* Исходный текст:
------------------------------------------------------------------------
Другая история русского искусства
Шрифт:
Здесь уже проступают, пусть едва заметные, черты символизма 90-х; черты позднего Нестерова. Отсюда берет начало нестеровский путь к церковной живописи и одновременно его путь к декадансу — к томным андрогинам с обведенными темными кругами глазами.
Юмористические сюжеты бидермайера также приобретают в это время легкий оттенок сентиментализма, что, впрочем, было характерно уже для исторических картин Шварца. Но этот тип сентиментального умиления не связан с природой; этот вариант «естественного» существования предполагает погруженность в традицию — культуру, ставшую в силу привычности подобием природы. Этот тип идиллии ориентирован не на природную, а на социальную гармонию, которая чаще всего раскрывается через почти ритуальный характер существования, через обрядовые «сидения» и «стояния», в изображении которых одновременно присутствуют и юмор, и сентиментальное умиление чинным старинным бытом (собственно, еще одним «театром»).
В роли нового
В картине «Потешные Петра в кружале» (1892, ГТГ) потешные, а точнее, уже гвардейцы молодого Петра (компания, описываемая обычно в сюжетах бесчинств и богохульств) тоже изображены Рябушкиным во время своеобразного «сидения» в кабаке, мало чем отличающегося от «сидения» московского царя с боярами (которое станет сюжетов нескольких более поздних работ). Богомерзкое с точки зрения старомосковской культуры курение табака показано как нечто чрезвычайно чинное, церемонное и даже чопорное. Особенно замечательна строгость главного персонажа, офицера с длинной трубкой, сидящего с сосредоточенным лицом и прямой спиной — как будто он исполняет священный обряд курения кабака, являющийся образцом нового, европейского культурного поведения (совершенно в духе ранних петровских маскарадов, где тоже «велено <…> было также держать во рту трубки с табаком» [775] — именно не курить, а держать во рту, то есть делать вид, исполнять ритуал). Иногда эту картину трактуют как изображение конфликта двух культур. На самом деле дивящиеся на невидаль бородатые мужики — просто зрители, в которых нуждается любой обряд. Культура в принципе начинает описываться Рябушкиным как набор церемоний.
------------------------------------------------------------------------
* Содержимое набора данных:
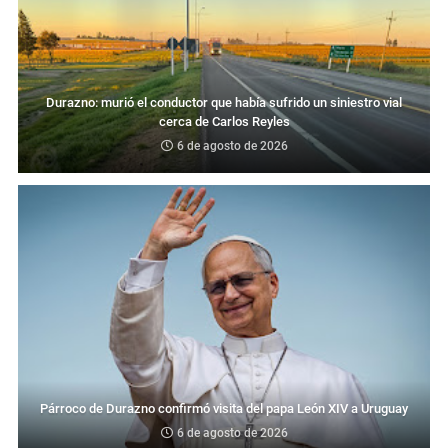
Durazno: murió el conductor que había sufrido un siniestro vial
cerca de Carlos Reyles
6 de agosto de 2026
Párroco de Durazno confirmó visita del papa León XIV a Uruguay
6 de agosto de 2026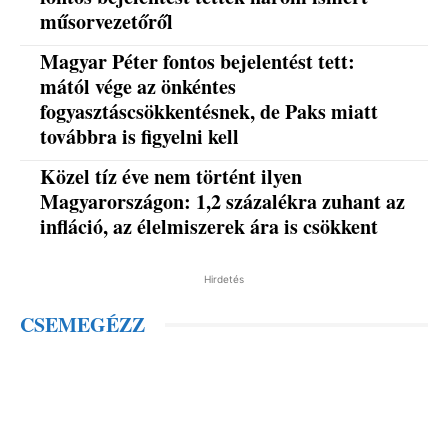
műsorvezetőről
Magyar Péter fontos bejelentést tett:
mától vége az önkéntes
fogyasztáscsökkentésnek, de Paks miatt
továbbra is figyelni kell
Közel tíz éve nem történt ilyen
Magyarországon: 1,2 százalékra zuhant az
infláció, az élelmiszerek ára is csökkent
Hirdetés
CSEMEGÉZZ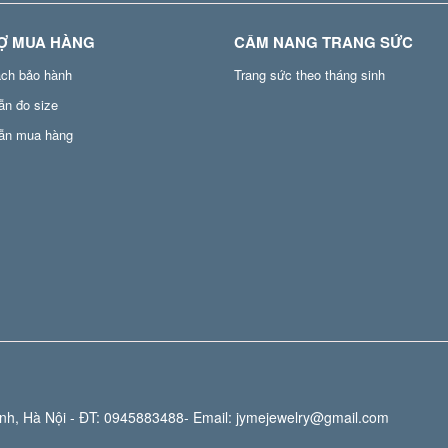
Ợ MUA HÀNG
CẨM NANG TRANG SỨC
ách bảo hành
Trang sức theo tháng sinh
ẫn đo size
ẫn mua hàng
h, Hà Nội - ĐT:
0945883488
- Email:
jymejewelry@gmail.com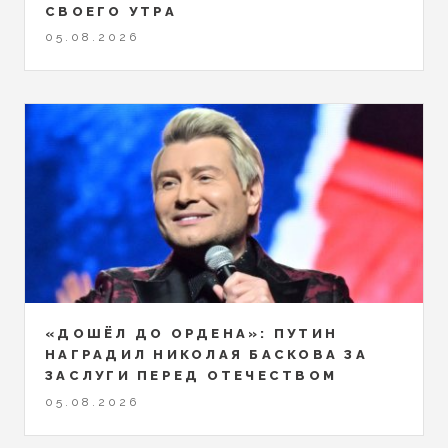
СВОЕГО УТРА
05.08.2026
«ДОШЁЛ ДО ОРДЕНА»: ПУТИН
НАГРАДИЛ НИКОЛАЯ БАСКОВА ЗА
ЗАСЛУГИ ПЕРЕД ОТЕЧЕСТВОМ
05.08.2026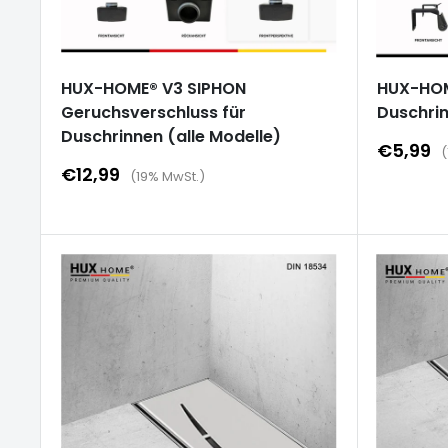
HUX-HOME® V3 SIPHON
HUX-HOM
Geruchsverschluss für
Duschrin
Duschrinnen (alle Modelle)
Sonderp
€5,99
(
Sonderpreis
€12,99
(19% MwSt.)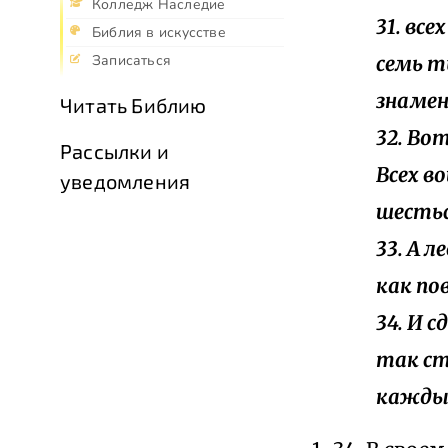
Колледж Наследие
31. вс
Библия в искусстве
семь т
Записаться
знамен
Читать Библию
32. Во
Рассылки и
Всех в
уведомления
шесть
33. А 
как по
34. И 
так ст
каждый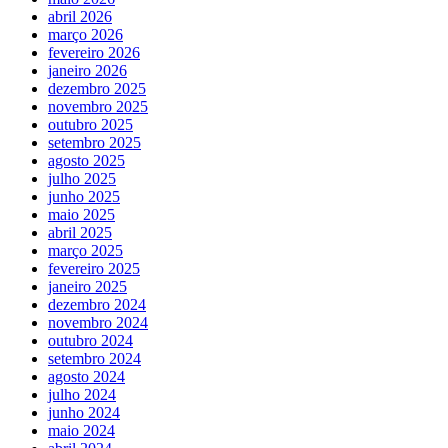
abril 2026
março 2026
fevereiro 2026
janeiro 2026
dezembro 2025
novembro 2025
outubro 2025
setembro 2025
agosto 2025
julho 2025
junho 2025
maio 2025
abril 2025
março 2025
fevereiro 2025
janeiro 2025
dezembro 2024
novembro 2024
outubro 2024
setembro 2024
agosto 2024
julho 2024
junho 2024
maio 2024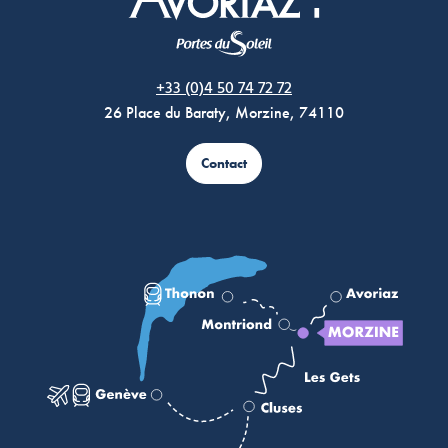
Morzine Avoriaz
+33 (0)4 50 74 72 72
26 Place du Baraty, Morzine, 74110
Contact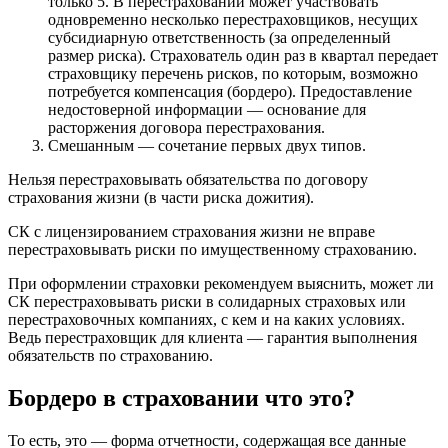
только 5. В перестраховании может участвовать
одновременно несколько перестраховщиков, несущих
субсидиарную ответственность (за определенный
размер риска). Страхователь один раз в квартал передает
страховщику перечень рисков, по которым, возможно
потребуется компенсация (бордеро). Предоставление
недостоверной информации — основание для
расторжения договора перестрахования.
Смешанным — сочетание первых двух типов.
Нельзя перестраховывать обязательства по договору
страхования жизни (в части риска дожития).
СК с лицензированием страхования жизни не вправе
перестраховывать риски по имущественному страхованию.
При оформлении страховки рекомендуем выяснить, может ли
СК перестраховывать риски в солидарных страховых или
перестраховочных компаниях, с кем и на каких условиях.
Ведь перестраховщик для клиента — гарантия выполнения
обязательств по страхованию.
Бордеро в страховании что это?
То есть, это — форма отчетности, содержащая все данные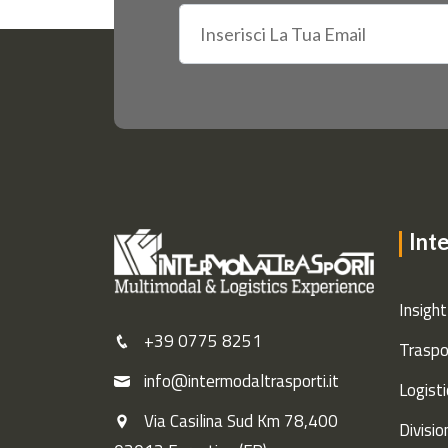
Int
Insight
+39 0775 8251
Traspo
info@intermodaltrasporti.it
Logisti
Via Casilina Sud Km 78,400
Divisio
------------------------------------------------------------------------
* Задания:
a - Выведите без изменений фрагмент текста о русском искусстве, который открывается словами, содержащими «Другая история русского», и завершается словами «темными кругами глазами.».
b - Ответьте по тексту о русском искусстве:
(i) Черты какого направления и какого десятилетия проступают в начале текста?
(ii) В каком году создана картина «Потешные Петра в кружале»?
(iii) Как Рябушкин, согласно последней фразе, начинает описывать культуру?
c - Продолжите текст о русском искусстве после его последнего предложения.

* Ответы к заданиям:
a -
Другая история русского искусства
Шрифт:
Здесь уже проступают, пусть едва заметные, черты символизма 90-х; черты позднего Нестерова. Отсюда берет начало нестеровский путь к церковной живописи и одновременно его путь к декадансу — к томным андрогинам с обведенными темными кругами глазами.

b -
(i) Черты символизма 90-х.
(ii) В 1892 году.
(iii) Как набор церемоний.

c -
774
Все это отчасти есть и в жанровых сюжетах Рябушкина: «Ожидание новобрачных от венца в Новгородской губернии» (1891, ГРМ) изображает чинное «сидение» за столом, торжественное церемониальное бездействие.
775
Толстой А. Н. Петр Первый // Полн. собр. соч. Т. IX. М., 1946. С. 63. Фраза из романа Алексея Толстого не относится к ассамблеям, но выражает сам дух петровской культуры.
Глава 3
Новый пейзажный романтизм
Романтизм возвращает окружающему миру силу и здоровье, которых он был лишен в сентиментализме, и одновременно красоту, которой его пытался лишить натурализм, тематизирующий обыденность. Более того, здесь сквозь лирическое проступают черты торжественного эпического начала, окончательно изгоняющего печаль. Все это свидетельствует о возникновении поздних форм и итоговых формул.
Романтическая версия лирического реализма представлена именами Николая Дубовского и Аполлинария Васнецова [776] . Сочиненные композиции Дубовского с самого начала были близки к романтизму самими масштабами пространства, уже порождающими театральный эффект. Окончательная романтическая мифологизация этого огромного пустого пространства — главной темы Дубовского — требовала лишь деталей, дополнительных театральных эффектов. Пример такой романтизации — «Радуга» (1892, Новочеркасский музей донского казачества), вещь, значительно более впечатляющая, чем его хрестоматийная картина «Притихло». Радуга и природа в целом представляются Дубовским как великолепный театральный аттракцион — своеобразный театр одного зрителя. Лодка с фигурой на первом плане дает огромному пространству эффектный композиционный контраст в духе Куинджи, главного специалиста по романтической мифологизации природы в предыдущем поколении художников. Дубовской как бы пересказывает левитановские мотивы (пустынные, скудные виды природы средней полосы) на языке нового романтического эпоса.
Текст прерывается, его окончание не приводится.